Cada viajante tem seus “macetes” e peculiaridades para planejar suas viagens. Nós JOTA & TANA, típicos mototuristas de asfalto, procuramos sempre andar em estradas pavimentadas e buscar, ao máximo, pontos turísticos interessantes.

Normalmente fazemos nosso planejamento, dia a dia, a partir dos mapas rodoviários dos trechos que pretendemos percorrer e o complementamos com informações obtidas, via internet, de outros viajantes e também com a utilização do Google Earth e Google Maps.
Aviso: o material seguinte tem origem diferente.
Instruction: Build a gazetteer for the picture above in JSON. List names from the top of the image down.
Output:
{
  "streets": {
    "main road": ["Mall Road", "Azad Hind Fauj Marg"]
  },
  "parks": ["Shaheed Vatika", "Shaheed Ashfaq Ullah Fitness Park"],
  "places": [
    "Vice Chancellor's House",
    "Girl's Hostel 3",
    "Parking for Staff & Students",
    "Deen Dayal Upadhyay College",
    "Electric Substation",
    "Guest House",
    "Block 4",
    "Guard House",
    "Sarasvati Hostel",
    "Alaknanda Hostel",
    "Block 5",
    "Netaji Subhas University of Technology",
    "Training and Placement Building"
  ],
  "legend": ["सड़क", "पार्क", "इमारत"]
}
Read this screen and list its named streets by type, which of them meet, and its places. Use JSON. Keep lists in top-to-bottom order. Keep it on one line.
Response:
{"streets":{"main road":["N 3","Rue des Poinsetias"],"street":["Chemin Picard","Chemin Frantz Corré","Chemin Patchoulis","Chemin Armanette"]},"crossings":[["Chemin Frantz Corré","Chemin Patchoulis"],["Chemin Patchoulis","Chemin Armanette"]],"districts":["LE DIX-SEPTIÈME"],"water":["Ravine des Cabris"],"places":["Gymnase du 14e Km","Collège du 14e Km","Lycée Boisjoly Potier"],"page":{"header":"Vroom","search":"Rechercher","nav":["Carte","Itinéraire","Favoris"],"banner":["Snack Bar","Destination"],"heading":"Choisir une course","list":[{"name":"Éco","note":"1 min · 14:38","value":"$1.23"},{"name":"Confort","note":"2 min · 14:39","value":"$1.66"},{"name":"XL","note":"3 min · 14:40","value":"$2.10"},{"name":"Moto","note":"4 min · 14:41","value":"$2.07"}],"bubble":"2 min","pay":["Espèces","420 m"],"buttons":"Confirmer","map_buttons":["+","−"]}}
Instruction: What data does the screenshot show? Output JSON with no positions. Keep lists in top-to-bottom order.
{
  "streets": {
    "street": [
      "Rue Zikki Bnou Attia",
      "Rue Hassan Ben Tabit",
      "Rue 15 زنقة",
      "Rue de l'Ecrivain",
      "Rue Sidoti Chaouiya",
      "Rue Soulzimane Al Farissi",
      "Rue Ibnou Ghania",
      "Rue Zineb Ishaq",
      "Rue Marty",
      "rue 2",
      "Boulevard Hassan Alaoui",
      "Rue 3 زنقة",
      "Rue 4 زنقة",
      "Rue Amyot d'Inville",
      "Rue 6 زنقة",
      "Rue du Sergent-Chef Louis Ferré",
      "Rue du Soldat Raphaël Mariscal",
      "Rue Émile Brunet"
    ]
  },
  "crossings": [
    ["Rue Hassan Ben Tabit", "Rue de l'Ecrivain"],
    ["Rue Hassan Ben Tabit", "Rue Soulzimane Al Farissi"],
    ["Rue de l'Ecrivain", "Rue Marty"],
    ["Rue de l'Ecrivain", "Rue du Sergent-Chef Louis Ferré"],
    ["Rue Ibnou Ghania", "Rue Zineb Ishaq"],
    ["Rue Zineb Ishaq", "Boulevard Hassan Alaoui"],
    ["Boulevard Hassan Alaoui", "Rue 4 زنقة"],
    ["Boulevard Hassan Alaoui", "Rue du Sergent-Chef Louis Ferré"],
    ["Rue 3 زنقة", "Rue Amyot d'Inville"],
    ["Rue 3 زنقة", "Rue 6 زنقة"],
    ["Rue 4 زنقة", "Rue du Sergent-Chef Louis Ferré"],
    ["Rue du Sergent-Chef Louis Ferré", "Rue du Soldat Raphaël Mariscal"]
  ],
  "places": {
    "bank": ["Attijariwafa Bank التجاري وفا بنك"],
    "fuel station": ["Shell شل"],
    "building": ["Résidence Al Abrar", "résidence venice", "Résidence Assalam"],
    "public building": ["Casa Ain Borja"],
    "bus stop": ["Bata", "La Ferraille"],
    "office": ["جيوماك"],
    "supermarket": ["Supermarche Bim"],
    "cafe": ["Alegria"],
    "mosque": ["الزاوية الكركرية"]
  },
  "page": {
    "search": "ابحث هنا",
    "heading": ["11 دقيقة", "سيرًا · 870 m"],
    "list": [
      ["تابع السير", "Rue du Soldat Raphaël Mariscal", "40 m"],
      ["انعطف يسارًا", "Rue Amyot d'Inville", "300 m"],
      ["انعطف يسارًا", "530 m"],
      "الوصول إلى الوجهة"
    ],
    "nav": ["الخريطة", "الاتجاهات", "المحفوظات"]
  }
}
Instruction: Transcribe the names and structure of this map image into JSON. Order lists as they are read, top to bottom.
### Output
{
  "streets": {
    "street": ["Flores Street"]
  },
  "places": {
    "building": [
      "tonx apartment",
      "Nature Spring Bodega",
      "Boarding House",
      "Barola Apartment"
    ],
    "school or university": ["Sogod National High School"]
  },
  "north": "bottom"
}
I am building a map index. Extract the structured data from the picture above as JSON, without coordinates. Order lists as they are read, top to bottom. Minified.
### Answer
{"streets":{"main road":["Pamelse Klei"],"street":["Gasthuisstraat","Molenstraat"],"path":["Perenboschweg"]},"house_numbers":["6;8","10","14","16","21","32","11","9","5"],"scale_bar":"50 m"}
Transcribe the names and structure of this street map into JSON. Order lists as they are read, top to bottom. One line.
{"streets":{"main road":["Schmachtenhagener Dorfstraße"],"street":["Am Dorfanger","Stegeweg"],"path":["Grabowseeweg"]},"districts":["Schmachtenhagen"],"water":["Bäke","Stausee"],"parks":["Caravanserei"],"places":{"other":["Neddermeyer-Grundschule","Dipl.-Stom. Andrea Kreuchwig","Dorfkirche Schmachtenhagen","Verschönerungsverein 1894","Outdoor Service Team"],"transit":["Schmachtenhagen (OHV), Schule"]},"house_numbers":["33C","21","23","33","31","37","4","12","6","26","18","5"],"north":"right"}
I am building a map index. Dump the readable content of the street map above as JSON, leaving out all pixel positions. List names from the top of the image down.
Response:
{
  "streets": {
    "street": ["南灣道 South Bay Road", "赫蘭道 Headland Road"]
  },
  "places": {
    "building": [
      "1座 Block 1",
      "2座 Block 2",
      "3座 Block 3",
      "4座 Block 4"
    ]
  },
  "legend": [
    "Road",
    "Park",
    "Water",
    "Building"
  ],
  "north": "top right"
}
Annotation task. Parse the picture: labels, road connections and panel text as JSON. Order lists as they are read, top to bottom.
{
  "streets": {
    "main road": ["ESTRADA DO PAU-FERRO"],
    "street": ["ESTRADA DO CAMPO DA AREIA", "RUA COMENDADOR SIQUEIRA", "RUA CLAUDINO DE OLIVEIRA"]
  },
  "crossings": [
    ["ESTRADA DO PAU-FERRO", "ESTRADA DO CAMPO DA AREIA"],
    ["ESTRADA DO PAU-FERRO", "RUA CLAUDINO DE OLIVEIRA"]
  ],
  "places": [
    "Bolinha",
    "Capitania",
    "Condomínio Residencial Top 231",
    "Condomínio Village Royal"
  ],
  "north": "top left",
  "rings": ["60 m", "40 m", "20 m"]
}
A partir daí montamos uma planilha em Excel (ver modelo), contendo todas as informações obtidas e consideradas importantes, tais como: as principais cidades, as rodovias, a quilometragem dos trechos parciais, a quilometragem acumulada, os pontos importantes a serem observados, polícias, pedágios, postos de gasolina, localização de hotéis, etc. Pronta a planilha, a imprimimos em tamanho reduzido, plastificamos e levamos no estojo para mapas da mala de tanque.

Também sempre levamos os mapas que consideramos necessários.

Utilizamos o GPS (Garmin Maps 276C) somente como ferramenta complementar, pois quando viajamos ao Atacama, por exemplo, no terceiro dia de viagem quebrou a antena do aparelho e ficamos sem ele. Se não tivéssemos nosso planejamento em papel teria complicado.

Na viagem que fizemos ao Peru, quando saímos de Nasca rumo a Cusco, inexplicavelmente, rodamos mais de 300 km sem que o aparelho conseguisse a triangulação dos satélites. De repente voltou ao normal. Dois dias mais tarde ocorreu o mesmo por uns 18 km.

Ao voltar mandei o GPS para revisão e não tinha nada de errado com ele. E daí? Componente espírita da eletrônica?

Repassar várias vezes o trajeto a ser percorrido para gravar as mudanças de rumo mais importantes, o “jeitão” de alguns trevos e cruzamentos, além do nome de algumas cidades onde se deve passar, ajuda muito na hora da dúvida.

Ainda na última viagem que fizemos ao Peru, levamos nosso note book e quando possível fazíamos um briefing do dia seguinte pelo Google Earth.

Mediante pesquisas na internet elaboramos uma lista dos hotéis, pelo menos uns quatro ou cinco por cidade – quando tem, e procuramos nos hospedar sempre no primeiro da lista e se não for possível, no segundo e assim sucessivamente. Isso é importante, pois deixamos essa relação com nossos familiares facilitando nos localizarem se necessário. Raramente reservamos hotéis com antecedência.

Até hoje, desde que começamos a fazer o planejamento como relatado, nunca tivemos maiores problemas, raramente nos perdemos e sempre conseguimos cumpri-lo em torno de uns 98%.

Hoje em dia a maioria do pessoal prefere usar o celular pareado “via Bluetooth” com um “car play” de mídia. Coloca o trajeto no App de sua preferência, no telefone, e “voilá” tudo estará na tela do “car play”.